### Items listed in a dataset
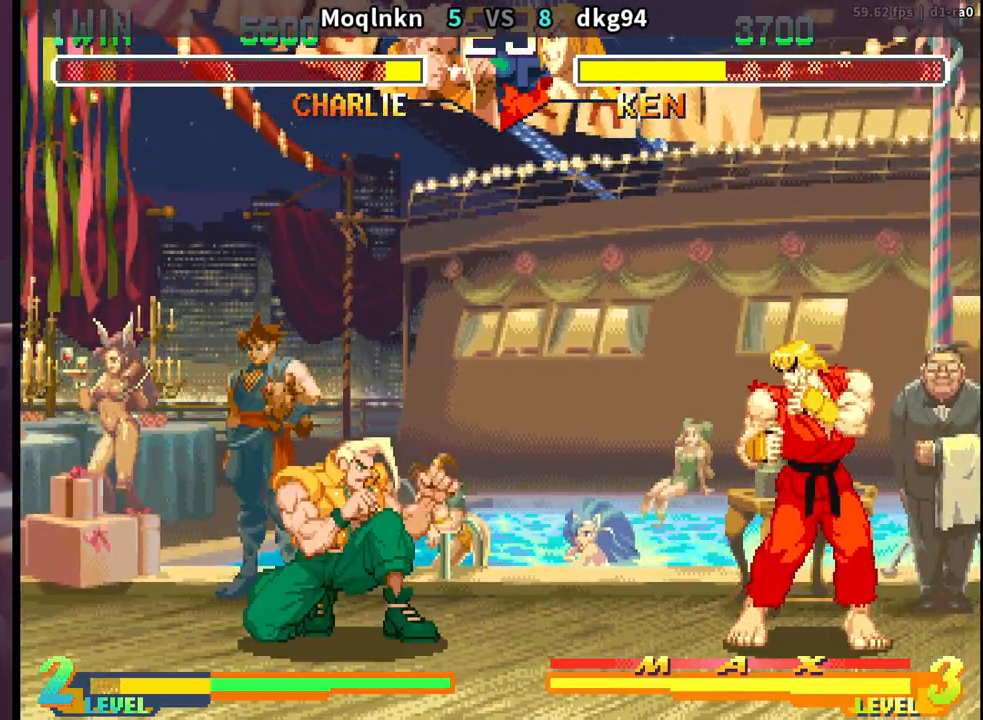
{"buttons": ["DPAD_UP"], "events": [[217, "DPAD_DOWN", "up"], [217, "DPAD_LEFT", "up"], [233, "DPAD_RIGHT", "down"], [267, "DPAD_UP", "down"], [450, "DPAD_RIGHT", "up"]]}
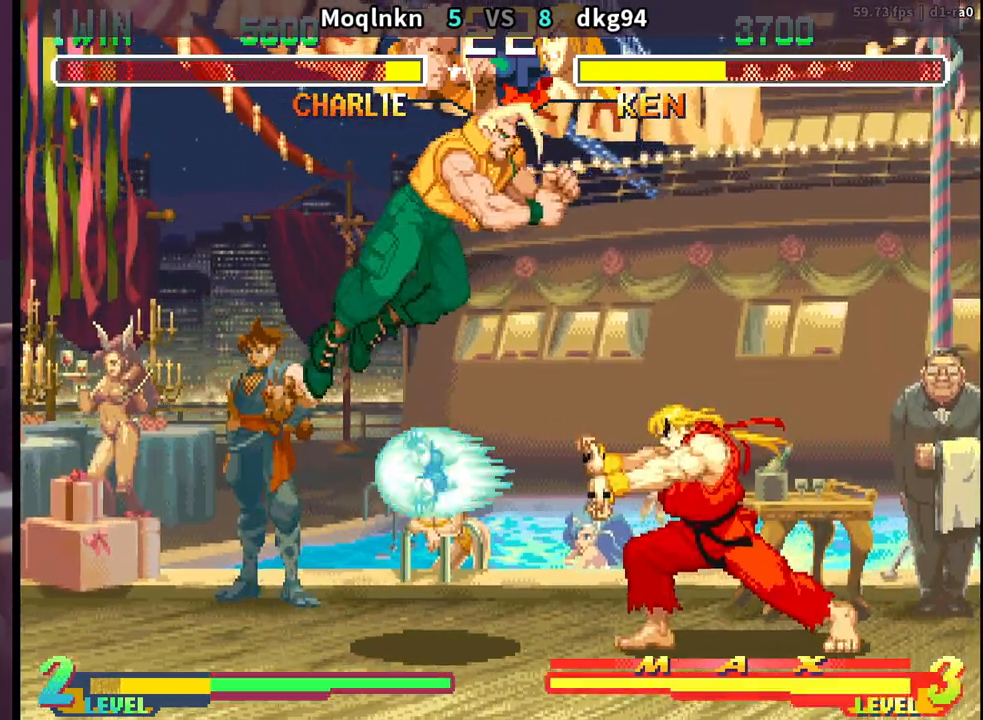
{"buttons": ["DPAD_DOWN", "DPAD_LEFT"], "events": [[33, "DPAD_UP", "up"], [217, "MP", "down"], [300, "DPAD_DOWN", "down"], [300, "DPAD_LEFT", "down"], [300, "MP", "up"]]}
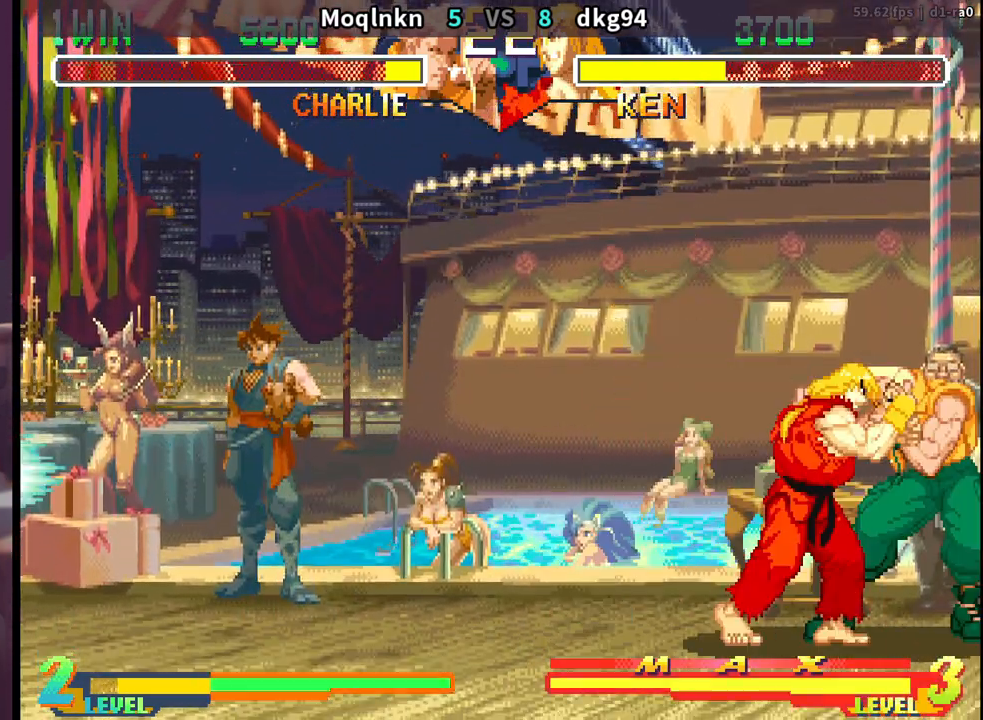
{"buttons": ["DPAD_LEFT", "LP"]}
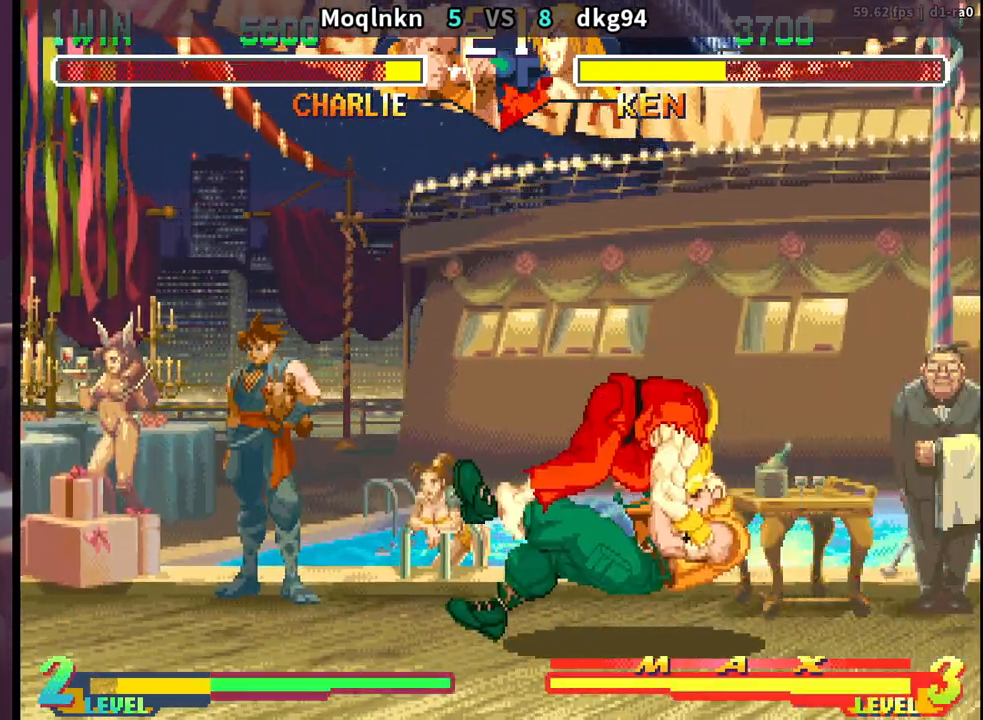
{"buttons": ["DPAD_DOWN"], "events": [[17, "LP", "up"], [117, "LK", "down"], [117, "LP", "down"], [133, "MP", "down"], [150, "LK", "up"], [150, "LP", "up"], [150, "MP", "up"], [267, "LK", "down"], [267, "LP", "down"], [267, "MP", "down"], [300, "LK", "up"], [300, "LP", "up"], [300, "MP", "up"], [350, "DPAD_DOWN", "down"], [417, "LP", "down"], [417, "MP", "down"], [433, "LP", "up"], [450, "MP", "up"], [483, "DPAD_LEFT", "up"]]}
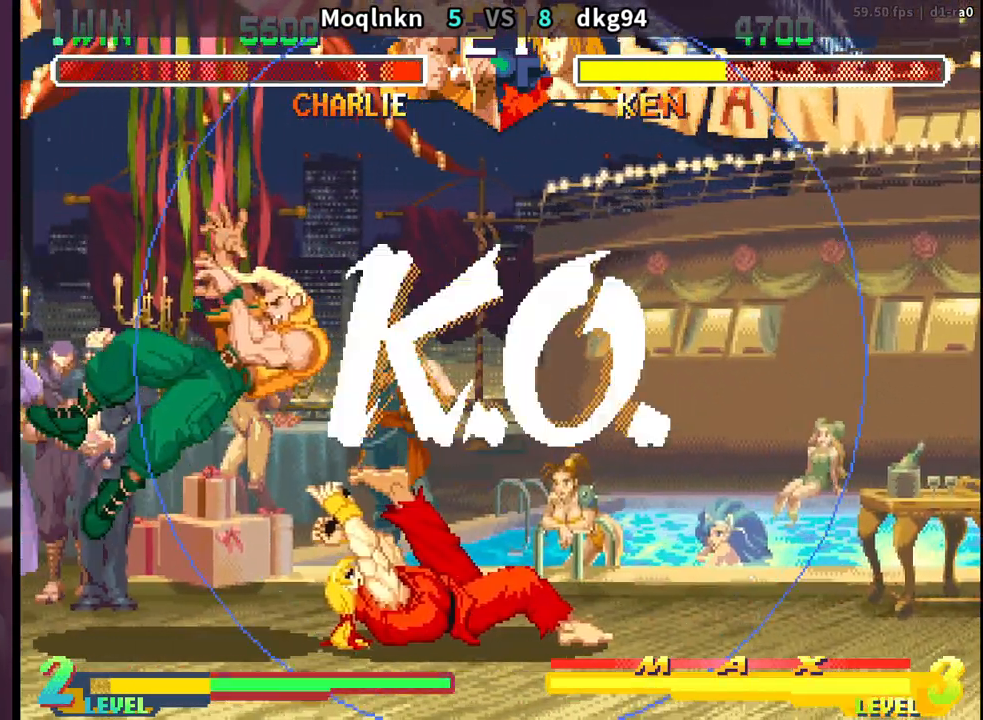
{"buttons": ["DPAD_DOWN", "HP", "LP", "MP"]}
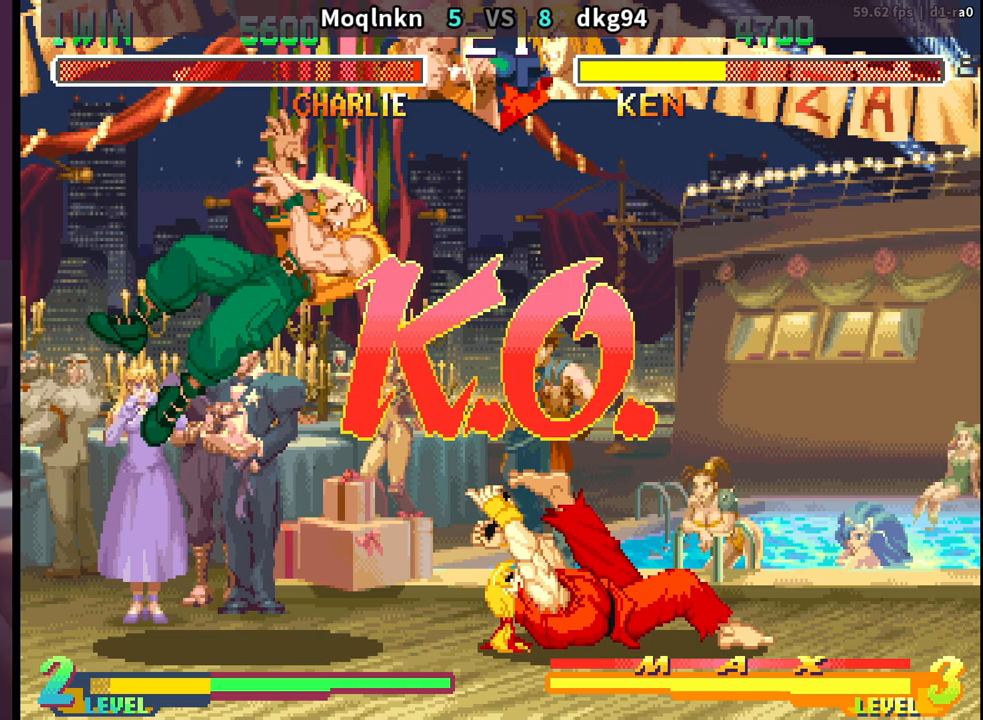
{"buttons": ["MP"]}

### Try it
Repeat the preceding records precisely, and leave every picture out of the copy.

### Written response
{"buttons": ["DPAD_UP"], "events": [[217, "DPAD_DOWN", "up"], [217, "DPAD_LEFT", "up"], [233, "DPAD_RIGHT", "down"], [267, "DPAD_UP", "down"], [450, "DPAD_RIGHT", "up"]]}
{"buttons": ["DPAD_DOWN", "DPAD_LEFT"], "events": [[33, "DPAD_UP", "up"], [217, "MP", "down"], [300, "DPAD_DOWN", "down"], [300, "DPAD_LEFT", "down"], [300, "MP", "up"]]}
{"buttons": ["DPAD_LEFT", "LP"]}
{"buttons": ["DPAD_DOWN"], "events": [[17, "LP", "up"], [117, "LK", "down"], [117, "LP", "down"], [133, "MP", "down"], [150, "LK", "up"], [150, "LP", "up"], [150, "MP", "up"], [267, "LK", "down"], [267, "LP", "down"], [267, "MP", "down"], [300, "LK", "up"], [300, "LP", "up"], [300, "MP", "up"], [350, "DPAD_DOWN", "down"], [417, "LP", "down"], [417, "MP", "down"], [433, "LP", "up"], [450, "MP", "up"], [483, "DPAD_LEFT", "up"]]}
{"buttons": ["DPAD_DOWN", "HP", "LP", "MP"]}
{"buttons": ["MP"]}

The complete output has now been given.